**EXPLORE THE MATERIAL**.
- a) In the roundabout thread, how many exits does the diagram in the rules of the road have, according to Aidomoss?
- b) Return the part of the roundabout thread from "So if the following" to "what there doing!!!", copied word for word.
- c) Carry the roundabout thread forward from the point where it ends.

**READING TEXT**.
○ ○ ○ ○

Regarding lanes, have a look at thread #13 and tell me if the markings mentioned make sense to you

I don't think that it would have made a difference if it was a 3 lane or 2 lane roundabout, as long as the 2nd exit had 2 exit lanes (correct me if I’m wrong)

There's a lot of people have different opinions on roundabouts on this thread alone, most (imho) are right and most are conflicting, its hard to apply standard junction rules of the road because most cars are moving/exiting at speed on roundabouts as apposed to say a T junction were one car stationary

I couple of extra diagrams in the rules of the road book with more exits, more lanes etc would be very useful imho.


----------



## lynchtp (14 Apr 2006)

So if the following is the roundabout, the first exits is straight ahead, and there are two lanes entering and exiting. This picture is incorrect according to the rules of the road (and 'the clock'). 
[broken link removed]

But would anyone in there right mind start in the left lane for the 2nd exit (as per rotr)


----------



## Aidomoss (14 Apr 2006)

Nice butcher job on the diagram lynchtp!!!! That diagram has 4 exits in the rules of the road and yes everybody in there right mind should, when taking the 2nd exit, enter on the left lane. Its people like you that cause accidents on roudabouts when they don't know what there doing!!!

○ ○ ○ ○

**DATA SECTION**.
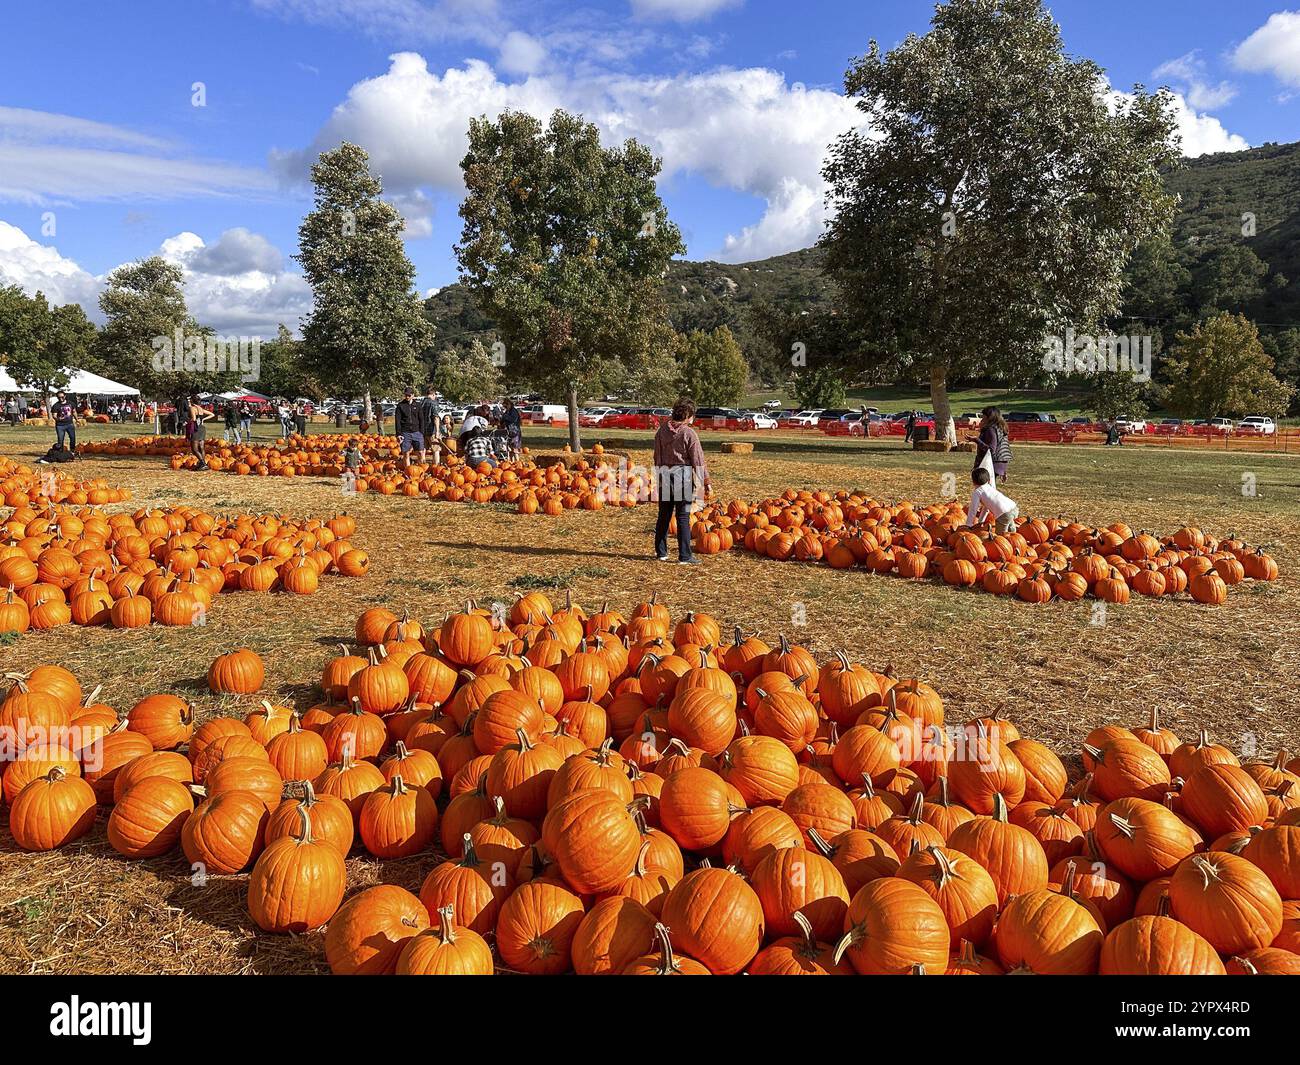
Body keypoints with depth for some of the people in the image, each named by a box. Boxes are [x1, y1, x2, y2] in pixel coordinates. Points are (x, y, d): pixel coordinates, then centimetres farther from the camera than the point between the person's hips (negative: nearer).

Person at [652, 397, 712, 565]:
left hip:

○ ○ ○ ○

**ANSWERS GIVEN**.
- a) It has four exits.

- b)
So if the following is the roundabout, the first exits is straight ahead, and there are two lanes entering and exiting. This picture is incorrect according to the rules of the road (and 'the clock'). 
[broken link removed]

But would anyone in there right mind start in the left lane for the 2nd exit (as per rotr)


----------



## Aidomoss (14 Apr 2006)

Nice butcher job on the diagram lynchtp!!!! That diagram has 4 exits in the rules of the road and yes everybody in there right mind should, when taking the 2nd exit, enter on the left lane. Its people like you that cause accidents on roudabouts when they don't know what there doing!!!

- c)
Mc, I see your point and that even confuses the issue more. Traffic lights on a roundabout are lethal!! Lanes marked that don't make sense!! From what you are saying i think the first lane is for 1st and 2nd exit while the 2nd lane is for 2nd exit only and 3rd and 4th lanes are for 3rd and subsequent exits!! I don't know the roundabout your taking about but thats what I make of it. Basically if the lanes have markings, obey the marking, i.e. 1st lane with left arrow only then you can only take the first exit. I think the majority of roundabouts don't have markings and I think (only my opinion) that tread 14 should be used. I would still like to hear from someone with an opinion on the 3 exits before "12 o'clock" senario!!!!


----------



## woods (14 Apr 2006)

Brendan said:
			
		

> I think it must just be Irish drivers. Apparently there are few accidents on the magic roundabout in Swindon.
> 
> Brendan


I can see this working during the day but it must be hell at night.


----------



## woods (14 Apr 2006)

mc-BigE said:
			
		

> Regarding lanes, have a look at thread #13 and tell me if the markings mentioned make sense to you


If you come on to this roundabout and want to take the 3rd exit you have to come on to it in either the first or 2nd lane to be sure to get a place leaving on to the exit. Otherwise you are at the mercy of the cars already in those lanes. 
The third and fourth lanes are designed for the people from west Cork who have come up to the city for the day and just as they get there they realise that they would be better off at home so decide to turn around.


----------



## MargeSimpson (15 Apr 2006)

Aidomoss said:
			
		

> I would still like to hear from someone with an opinion on the 3 exits before "12 o'clock" senario!!!!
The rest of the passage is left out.